Compiti dell'esercizio >>
[a] Indica se ciascuna affermazione concorda con la sezione del documento, rispondendo sì o no e citando esattamente le parole decisive: (i) gli "altri universi" di cui si parla stanno al di fuori del nostro spaziotempo; (ii) nella Casa Circondariale le persone studiano; (iii) in certi luoghi delle città la vita segue regole parallele.
[b] Riscrivi la parte della sezione del documento che comincia con le parole contenenti "Si parla talvolta" e si chiude con "e dinamiche parallele.", sostituendo "Casa Circondariale" con "casa di reclusione".

Sezione del documento >>

Si parla talvolta di “universi paralleli” che evocano in noi dimensioni lontane e inverosimili, cose da film di fantascienza.
Sotto altre forme, in verità, forme molto più concrete e reali, l’esistenza contemporanea di “altri universi” è proprio qui, dietro l’angolo, e non al di fuori del nostro spaziotempo.
Una sbarra viene alzata e puoi trovarti a passare dal portone di casa di qualche genovese alla Casa Circondariale, in cui persone di tutte le età passano le loro giornate, scontano le loro pene, lavorano, mangiano, studiano e fanno un percorso di cambiamento.
Sì, perché in diverse città in cui molti di noi abitano, un po’ più o un po’ meno distante dal cuore pulsante delle attività socioeconomiche, di business e di divertimento, ci sono luoghi dove la vita si svolge con regole e dinamiche parallele.

Voci di dati memorizzati
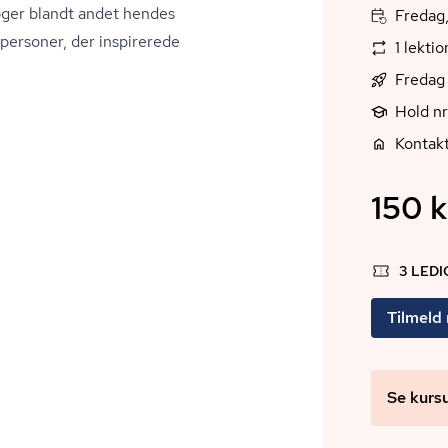
øger blandt andet hendes
Fredag,
ersoner, der inspirerede
1 lekti
Fredag 
Hold nr
Kontakt
150 k
3 LED
Tilmeld
Se kurs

Esercizio svolto >>
[a]
(i) No: "e non al di fuori del nostro spaziotempo".
(ii) Sì: "lavorano, mangiano, studiano e fanno un percorso di cambiamento".
(iii) Sì: "ci sono luoghi dove la vita si svolge con regole e dinamiche parallele".

[b]
Si parla talvolta di “universi paralleli” che evocano in noi dimensioni lontane e inverosimili, cose da film di fantascienza.
Sotto altre forme, in verità, forme molto più concrete e reali, l’esistenza contemporanea di “altri universi” è proprio qui, dietro l’angolo, e non al di fuori del nostro spaziotempo.
Una sbarra viene alzata e puoi trovarti a passare dal portone di casa di qualche genovese alla casa di reclusione, in cui persone di tutte le età passano le loro giornate, scontano le loro pene, lavorano, mangiano, studiano e fanno un percorso di cambiamento.
Sì, perché in diverse città in cui molti di noi abitano, un po’ più o un po’ meno distante dal cuore pulsante delle attività socioeconomiche, di business e di divertimento, ci sono luoghi dove la vita si svolge con regole e dinamiche parallele.